EXERCISE DIRECTIONS
In the PyMC-Marketing evaluation notebook, substitute "MMMs" for "Marketing Mix Models" and give everything from "Model Evaluation in" down to "metrics (NRMSE, NMAE)".

EXCERPTED TEXT
============

Model Evaluation in PyMC-Marketing#

This notebook demonstrates how to evaluate Marketing Mix Models using PyMC-Marketing’s evaluation metrics and functions. We’ll cover:

  1. Standard evaluation metrics (RMSE, MAE, MAPE)

  2. Normalized metrics (NRMSE, NMAE)

  3. Calculating and visualizing metric distributions and summaries of those distributions

  4. Creating evaluation plots (prior vs posterior plots)

First, let’s import the necessary libraries:

import arviz as az
import matplotlib.pyplot as plt
import numpy as np
import pandas as pd
from sklearn.metrics import (
    root_mean_squared_error,
)

from pymc_marketing.mmm import (
    MMM,
    GeometricAdstock,
    LogisticSaturation,
)
from pymc_marketing.mmm.evaluation import (
    calculate_metric_distributions,
    compute_summary_metrics,
    summarize_metric_distributions,
)

az.style.use("arviz-darkgrid")
plt.rcParams["figure.figsize"] = [12, 7]
plt.rcParams["figure.dpi"] = 100

%load_ext autoreload
%autoreload 2
%config InlineBackend.figure_format = "retina"
seed: int = sum(map(ord, "mmm-evaluation"))
rng: np.random.Generator = np.random.default_rng(seed=seed)
hdi_prob: float = 0.89  # change this to whatever HDI you want

Setting up a Demo Model#

Let’s first create a simple MMM model using the example dataset:

# Load example data
data_url = "https://raw.githubusercontent.com/pymc-labs/pymc-marketing/main/data/mmm_example.csv"
data = pd.read_csv(data_url, parse_dates=["date_week"])

X = data.drop("y", axis=1)

============

GIVEN ENTRIES
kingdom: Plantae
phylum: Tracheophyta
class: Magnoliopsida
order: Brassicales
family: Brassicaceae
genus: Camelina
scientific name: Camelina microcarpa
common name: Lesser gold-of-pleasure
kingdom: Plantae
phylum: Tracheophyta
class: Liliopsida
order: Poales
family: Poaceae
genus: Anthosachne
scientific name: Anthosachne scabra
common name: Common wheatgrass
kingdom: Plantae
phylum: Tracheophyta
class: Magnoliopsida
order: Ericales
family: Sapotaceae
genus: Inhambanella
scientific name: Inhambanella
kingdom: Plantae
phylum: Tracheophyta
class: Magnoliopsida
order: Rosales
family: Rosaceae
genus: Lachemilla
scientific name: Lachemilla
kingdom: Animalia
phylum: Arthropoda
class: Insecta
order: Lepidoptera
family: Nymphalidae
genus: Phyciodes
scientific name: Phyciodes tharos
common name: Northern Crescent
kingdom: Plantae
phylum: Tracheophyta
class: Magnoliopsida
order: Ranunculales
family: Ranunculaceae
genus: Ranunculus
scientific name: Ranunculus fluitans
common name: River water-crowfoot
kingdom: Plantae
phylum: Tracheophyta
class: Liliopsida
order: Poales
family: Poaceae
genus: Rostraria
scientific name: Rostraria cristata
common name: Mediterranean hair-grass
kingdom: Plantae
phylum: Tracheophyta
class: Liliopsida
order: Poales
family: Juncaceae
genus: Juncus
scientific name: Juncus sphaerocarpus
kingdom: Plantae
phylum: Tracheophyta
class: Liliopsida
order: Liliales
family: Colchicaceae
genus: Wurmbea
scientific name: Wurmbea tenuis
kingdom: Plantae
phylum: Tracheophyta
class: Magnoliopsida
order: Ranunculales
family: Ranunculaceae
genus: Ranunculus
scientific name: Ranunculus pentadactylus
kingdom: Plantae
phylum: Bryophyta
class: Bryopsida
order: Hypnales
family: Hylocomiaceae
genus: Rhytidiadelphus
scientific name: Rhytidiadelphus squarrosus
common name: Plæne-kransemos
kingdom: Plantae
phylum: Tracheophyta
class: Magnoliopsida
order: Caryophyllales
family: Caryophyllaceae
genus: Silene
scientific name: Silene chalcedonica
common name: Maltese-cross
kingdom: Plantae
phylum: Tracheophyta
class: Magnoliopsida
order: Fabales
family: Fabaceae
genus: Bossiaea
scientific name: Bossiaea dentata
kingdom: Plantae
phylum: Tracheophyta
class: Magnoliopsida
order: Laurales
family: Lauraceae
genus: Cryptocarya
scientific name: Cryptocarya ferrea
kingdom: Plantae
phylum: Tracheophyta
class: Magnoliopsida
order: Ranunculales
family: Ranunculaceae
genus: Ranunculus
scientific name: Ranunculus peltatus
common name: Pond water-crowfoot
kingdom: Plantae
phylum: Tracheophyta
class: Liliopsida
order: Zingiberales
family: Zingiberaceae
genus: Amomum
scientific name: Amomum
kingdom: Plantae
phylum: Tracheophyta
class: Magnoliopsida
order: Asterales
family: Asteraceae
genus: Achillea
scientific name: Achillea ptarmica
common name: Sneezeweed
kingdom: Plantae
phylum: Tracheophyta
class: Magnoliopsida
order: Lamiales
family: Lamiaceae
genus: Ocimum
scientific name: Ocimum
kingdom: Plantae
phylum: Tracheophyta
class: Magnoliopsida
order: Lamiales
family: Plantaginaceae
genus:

============

THE REPLY
Model Evaluation in PyMC-Marketing#

This notebook demonstrates how to evaluate MMMs using PyMC-Marketing’s evaluation metrics and functions. We’ll cover:

  1. Standard evaluation metrics (RMSE, MAE, MAPE)

  2. Normalized metrics (NRMSE, NMAE)